EXTRACT PROVIDED
Then there’s Facebook. It’s an arrogant and reckless company that’s pathetic at public relations. But that’s not illegal, it’s just stupid. The time Facebook did break the law is when it failed to protect consumers’ privacy after promising to do so. For this it has paid huge fines and agreed to a consent decree that puts its privacy policies under an external monitor (link). Good. To me, that showed the system was working – when Facebook broke the law, it was punished, and it’ll be punished a lot more severely if it does so again.


The real motivation behind the attack is emotion

There are many more charges against the big tech companies, and I don’t want to go through all of them here. But in my opinion, none of the situations would have, in the past, justified the extreme act of breaking up or deeply regulating a company. So the people who are advocating heavy regulation are trying to reinterpret the law.

There was an article about the process in the NY Times last year, headlined “To Take Down Big Tech, They First Need to Reinvent the Law” (link). The article explains many of the arguments being made by the re-interpreters, and it makes the point that there’s a history of antitrust law evolving. (If you want to read a much more detailed article on that subject that covers both sides of the issue, check out the article here).

But that’s not the most important part of the article. I think the key phrase in it is this one near the start:

“Big technology companies work on artificial intelligence that threatens to create a world where human beings are eternal losers.”

Think about that for a second. It’s an amazingly sweeping assertion. I know the reporter is trying to summarize the public mood, but the fact that the paper put it in a news article without any attribution or supporting evidence is shocking to me. Unfortunately, this is a common pattern in much of the recent coverage of the tech industry. At its heart, the campaign against the tech companies isn’t really about antitrust law, it’s about fear of the future and distrust of the people running tech. We’re making decisions emotionally, and then trying to rationalize them by cherry-picking the evidence.

DIRECTIONS FOR THIS TASK
From the piece on the tech industry, quote word for word the passage that begins with the words "There are many" and ends after "the article here).". The data below is not needed for this.

SUPPLIED DATA
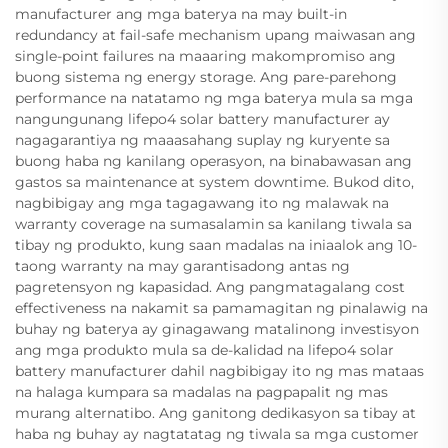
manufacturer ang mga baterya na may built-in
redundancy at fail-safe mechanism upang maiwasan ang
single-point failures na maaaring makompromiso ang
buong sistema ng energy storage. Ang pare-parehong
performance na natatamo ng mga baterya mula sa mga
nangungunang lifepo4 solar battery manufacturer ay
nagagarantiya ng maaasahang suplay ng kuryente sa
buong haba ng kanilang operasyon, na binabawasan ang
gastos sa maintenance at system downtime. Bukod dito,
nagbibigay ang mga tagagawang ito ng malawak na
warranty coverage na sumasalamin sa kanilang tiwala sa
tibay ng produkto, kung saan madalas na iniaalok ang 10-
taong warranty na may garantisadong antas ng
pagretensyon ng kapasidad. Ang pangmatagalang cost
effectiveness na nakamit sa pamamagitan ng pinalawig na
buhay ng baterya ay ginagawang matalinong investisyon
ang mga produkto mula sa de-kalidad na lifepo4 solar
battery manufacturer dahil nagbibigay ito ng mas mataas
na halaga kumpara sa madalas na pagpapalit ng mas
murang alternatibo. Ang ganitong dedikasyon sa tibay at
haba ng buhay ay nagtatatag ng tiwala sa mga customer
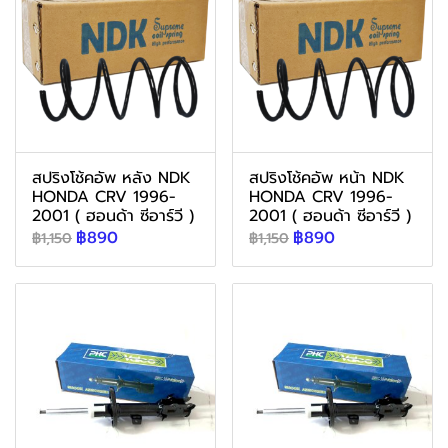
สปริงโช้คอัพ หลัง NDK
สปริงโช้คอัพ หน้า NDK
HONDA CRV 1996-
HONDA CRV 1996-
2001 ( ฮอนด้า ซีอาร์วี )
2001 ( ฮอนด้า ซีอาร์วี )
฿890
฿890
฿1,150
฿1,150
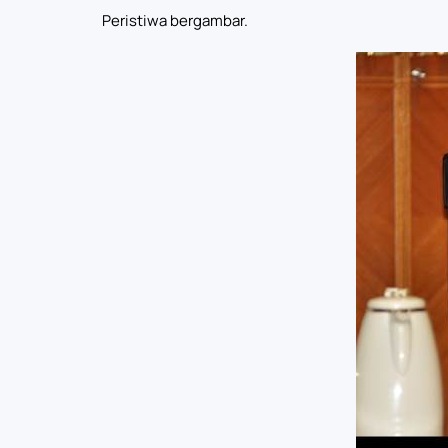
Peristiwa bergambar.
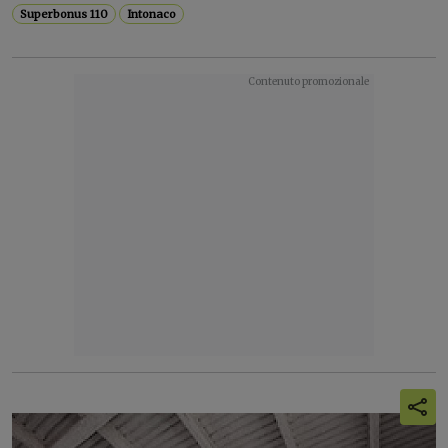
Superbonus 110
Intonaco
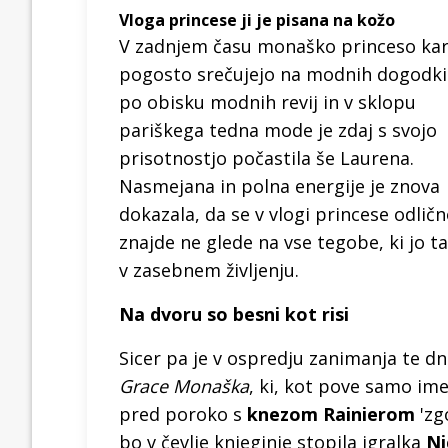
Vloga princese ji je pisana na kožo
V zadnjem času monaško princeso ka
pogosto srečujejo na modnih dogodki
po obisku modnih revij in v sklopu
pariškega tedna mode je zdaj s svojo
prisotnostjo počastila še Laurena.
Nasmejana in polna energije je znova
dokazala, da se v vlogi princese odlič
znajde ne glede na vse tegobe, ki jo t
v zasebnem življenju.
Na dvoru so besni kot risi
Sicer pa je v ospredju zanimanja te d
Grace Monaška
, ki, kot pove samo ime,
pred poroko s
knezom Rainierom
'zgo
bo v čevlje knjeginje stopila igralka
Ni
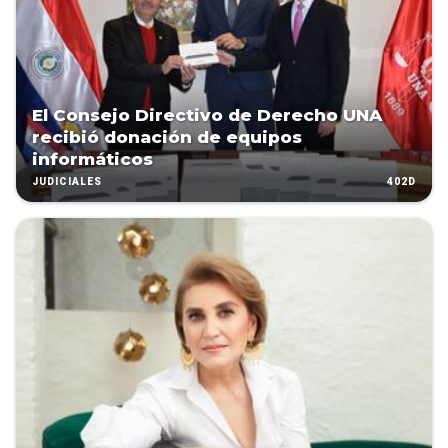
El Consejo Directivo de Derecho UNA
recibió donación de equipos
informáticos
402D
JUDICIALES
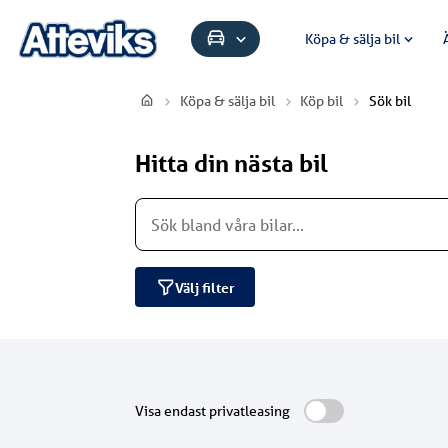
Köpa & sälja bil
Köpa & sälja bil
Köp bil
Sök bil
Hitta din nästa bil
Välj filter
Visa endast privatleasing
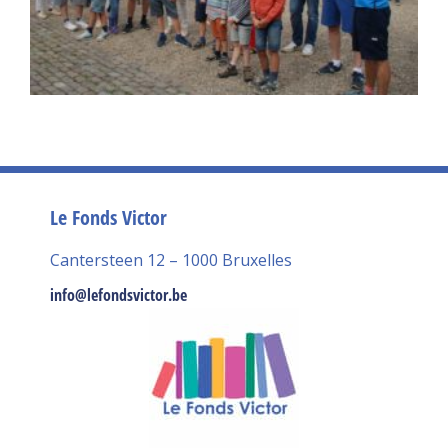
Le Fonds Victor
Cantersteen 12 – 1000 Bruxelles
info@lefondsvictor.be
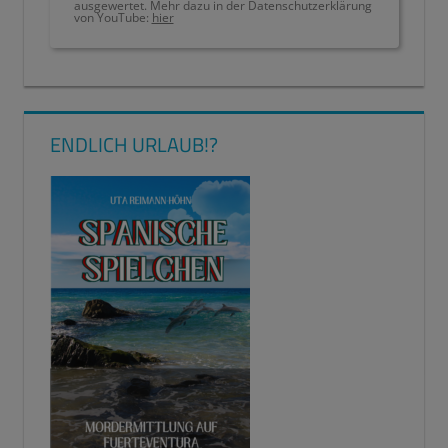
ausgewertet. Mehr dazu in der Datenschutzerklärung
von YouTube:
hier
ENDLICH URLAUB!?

---

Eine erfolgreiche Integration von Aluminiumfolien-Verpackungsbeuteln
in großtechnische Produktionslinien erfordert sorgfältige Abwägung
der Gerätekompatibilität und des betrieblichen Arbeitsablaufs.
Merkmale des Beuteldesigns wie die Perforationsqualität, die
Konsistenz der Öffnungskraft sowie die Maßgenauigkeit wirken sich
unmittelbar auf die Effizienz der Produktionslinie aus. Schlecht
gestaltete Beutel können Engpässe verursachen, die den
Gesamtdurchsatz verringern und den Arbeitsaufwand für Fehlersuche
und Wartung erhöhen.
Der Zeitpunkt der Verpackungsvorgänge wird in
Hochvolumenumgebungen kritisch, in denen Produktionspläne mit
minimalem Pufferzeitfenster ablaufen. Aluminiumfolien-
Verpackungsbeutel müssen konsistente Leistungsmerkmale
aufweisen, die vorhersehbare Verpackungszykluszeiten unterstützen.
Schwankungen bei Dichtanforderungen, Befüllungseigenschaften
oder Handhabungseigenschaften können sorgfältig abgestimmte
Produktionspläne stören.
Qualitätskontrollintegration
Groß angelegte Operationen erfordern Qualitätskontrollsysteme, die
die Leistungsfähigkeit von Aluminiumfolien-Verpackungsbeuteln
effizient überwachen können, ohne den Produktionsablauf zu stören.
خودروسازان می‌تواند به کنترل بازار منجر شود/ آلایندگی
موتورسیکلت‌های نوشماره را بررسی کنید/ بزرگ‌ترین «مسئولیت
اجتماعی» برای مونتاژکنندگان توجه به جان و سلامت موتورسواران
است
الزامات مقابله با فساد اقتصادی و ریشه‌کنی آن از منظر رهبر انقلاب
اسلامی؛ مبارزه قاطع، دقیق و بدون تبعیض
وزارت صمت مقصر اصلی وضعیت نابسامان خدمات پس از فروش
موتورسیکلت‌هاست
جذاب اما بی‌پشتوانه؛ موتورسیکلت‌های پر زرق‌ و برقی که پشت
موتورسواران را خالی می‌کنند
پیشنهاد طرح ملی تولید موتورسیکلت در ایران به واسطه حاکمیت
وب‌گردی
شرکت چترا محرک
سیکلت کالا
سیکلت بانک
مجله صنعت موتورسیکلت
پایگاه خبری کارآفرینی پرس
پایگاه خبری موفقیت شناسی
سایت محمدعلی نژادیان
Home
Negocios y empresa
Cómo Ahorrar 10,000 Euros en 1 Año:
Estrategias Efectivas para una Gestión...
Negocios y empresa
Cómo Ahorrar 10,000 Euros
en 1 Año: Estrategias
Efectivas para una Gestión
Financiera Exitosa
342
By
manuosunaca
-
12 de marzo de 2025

---

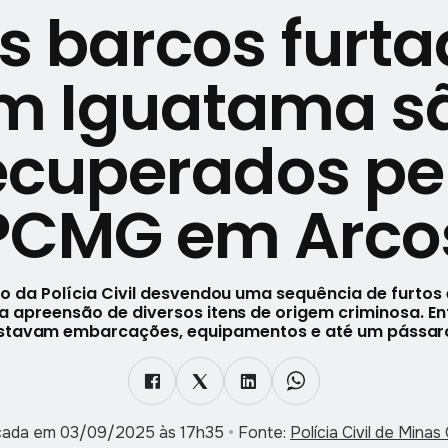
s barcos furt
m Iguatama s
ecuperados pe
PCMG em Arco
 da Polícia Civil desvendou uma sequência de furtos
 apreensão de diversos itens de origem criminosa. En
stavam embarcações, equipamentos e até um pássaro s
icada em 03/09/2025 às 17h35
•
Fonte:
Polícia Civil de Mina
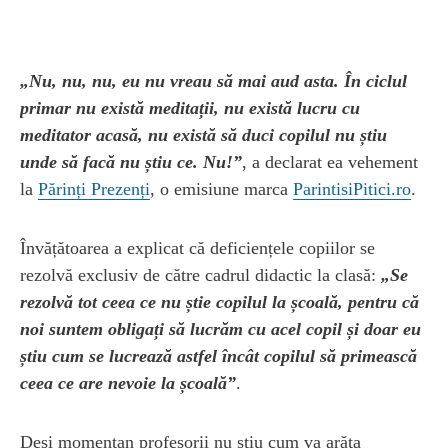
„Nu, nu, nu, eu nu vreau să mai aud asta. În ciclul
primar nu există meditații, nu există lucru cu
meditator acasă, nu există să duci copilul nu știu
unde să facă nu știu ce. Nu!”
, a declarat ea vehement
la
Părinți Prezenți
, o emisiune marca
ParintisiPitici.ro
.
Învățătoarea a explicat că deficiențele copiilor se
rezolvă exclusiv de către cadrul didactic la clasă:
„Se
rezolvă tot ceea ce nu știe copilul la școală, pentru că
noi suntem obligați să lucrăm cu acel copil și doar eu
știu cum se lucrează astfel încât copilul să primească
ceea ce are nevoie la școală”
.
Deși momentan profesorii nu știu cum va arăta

EXPECTED ANSWER
There are many more charges against the big tech companies, and I don’t want to go through all of them here. But in my opinion, none of the situations would have, in the past, justified the extreme act of breaking up or deeply regulating a company. So the people who are advocating heavy regulation are trying to reinterpret the law.

There was an article about the process in the NY Times last year, headlined “To Take Down Big Tech, They First Need to Reinvent the Law” (link). The article explains many of the arguments being made by the re-interpreters, and it makes the point that there’s a history of antitrust law evolving. (If you want to read a much more detailed article on that subject that covers both sides of the issue, check out the article here).